┌─ Provided entries

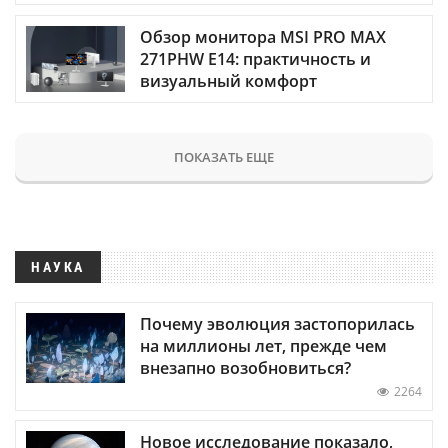
Обзор монитора MSI PRO MAX
271PHW E14: практичность и
визуальный комфорт
ПОКАЗАТЬ ЕЩЕ
НАУКА
Почему эволюция застопорилась
на миллионы лет, прежде чем
внезапно возобновиться?
2264
Новое исследование показало,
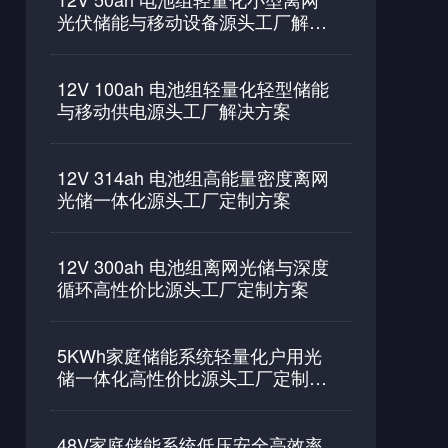
光伏储能与移动设备源头工厂解决
方案
12V 100ah 电池组轻量化轻型储能
与移动供电源头工厂解决方案
12V 314ah 电池组高能量密度离网
光储一体化源头工厂定制方案
12V 300ah 电池组离网光储与深度
循环高性价比源头工厂定制方案
5KWh家庭储能系统轻量化户用光
储一体化高性价比源头工厂定制方
案
48V家庭储能系统低压安全高效率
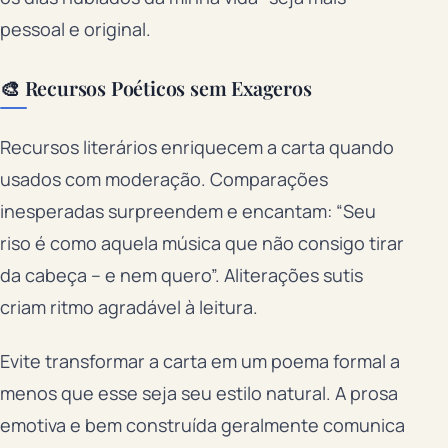
pessoal e original.
🎨 Recursos Poéticos sem Exageros
Recursos literários enriquecem a carta quando
usados com moderação. Comparações
inesperadas surpreendem e encantam: “Seu
riso é como aquela música que não consigo tirar
da cabeça – e nem quero”. Aliterações sutis
criam ritmo agradável à leitura.
Evite transformar a carta em um poema formal a
menos que esse seja seu estilo natural. A prosa
emotiva e bem construída geralmente comunica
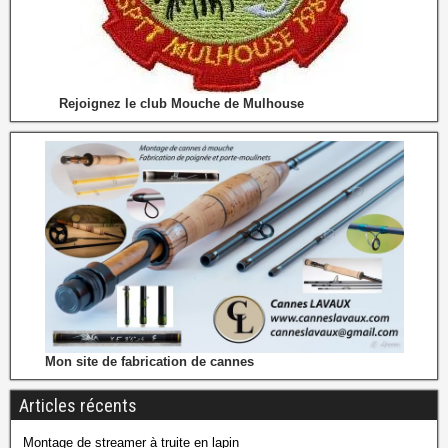
Rejoignez le club Mouche de Mulhouse
Mon site de fabrication de cannes
Articles récents
Montage de streamer à truite en lapin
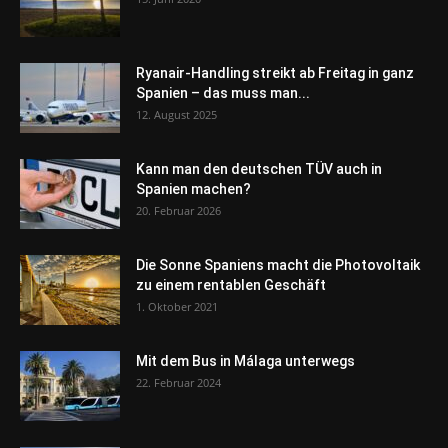
Ryanair-Handling streikt ab Freitag in ganz
Spanien – das muss man...
12. August 2025
Kann man den deutschen TÜV auch in
Spanien machen?
20. Februar 2026
Die Sonne Spaniens macht die Photovoltaik
zu einem rentablen Geschäft
1. Oktober 2021
Mit dem Bus in Málaga unterwegs
22. Februar 2024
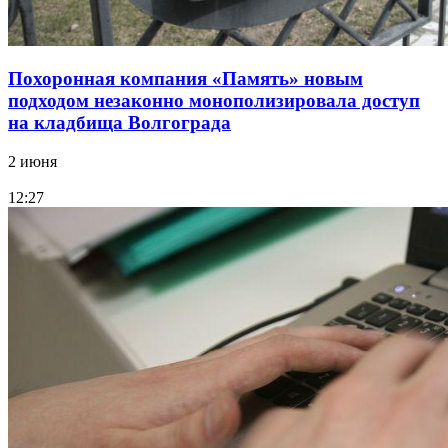
Похоронная компания «Память» новым
подходом незаконно монополизировала доступ
на кладбища Волгограда
2 июня
12:27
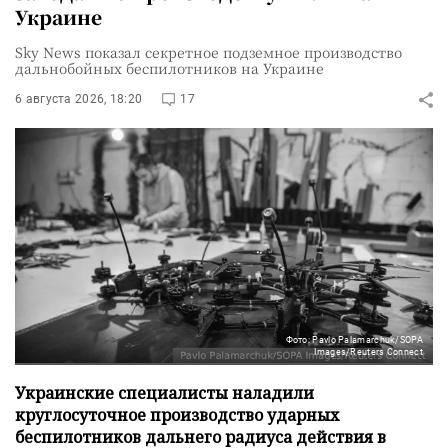
Украине
Sky News показал секретное подземное производство
дальнобойных беспилотников на Украине
6 августа 2026, 18:20
17
Фото: Pavlo Palamarchuk/SOPA
Images/Reuters Connect
Украинские специалисты наладили
круглосуточное производство ударных
беспилотников дальнего радиуса действия в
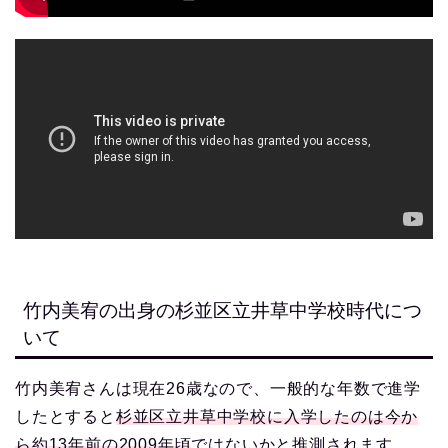
竹内美宥の出身の杉並区立井草中学校時代につ
いて
竹内美宥さんは現在26歳なので、一般的な年数で進学
したとすると
杉並区立井草中学校に入学したのは今か
ら約13年前の2009年頃
ではないかと推測されます。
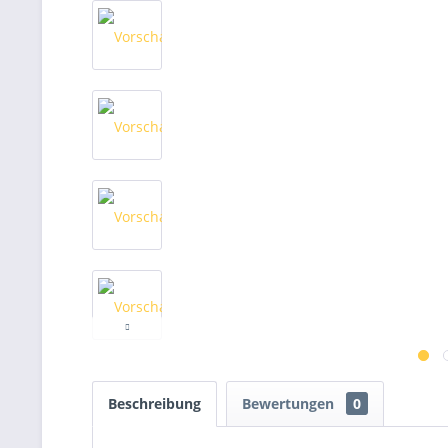
Beschreibung
Bewertungen
0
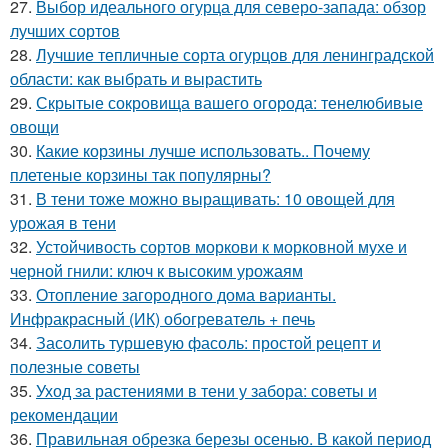
27.
Выбор идеального огурца для северо-запада: обзор
лучших сортов
28.
Лучшие тепличные сорта огурцов для ленинградской
области: как выбрать и вырастить
29.
Скрытые сокровища вашего огорода: тенелюбивые
овощи
30.
Какие корзины лучше использовать.. Почему
плетеные корзины так популярны?
31.
В тени тоже можно выращивать: 10 овощей для
урожая в тени
32.
Устойчивость сортов моркови к морковной мухе и
черной гнили: ключ к высоким урожаям
33.
Отопление загородного дома варианты.
Инфракрасный (ИК) обогреватель + печь
34.
Засолить туршевую фасоль: простой рецепт и
полезные советы
35.
Уход за растениями в тени у забора: советы и
рекомендации
36.
Правильная обрезка березы осенью. В какой период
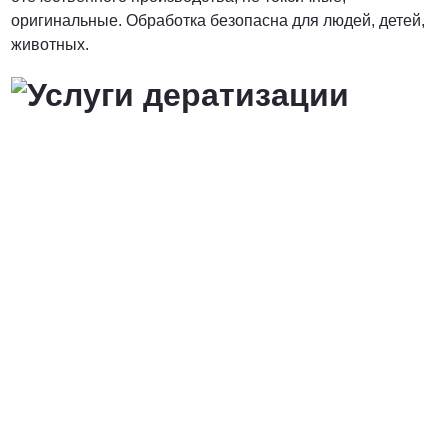
оригинальные. Обработка безопасна для людей, детей,
животных.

└─

Task requirements
Copy every line of the data that holds the string "производство".

Solution
Sky News показал секретное подземное производство
круглосуточное производство ударных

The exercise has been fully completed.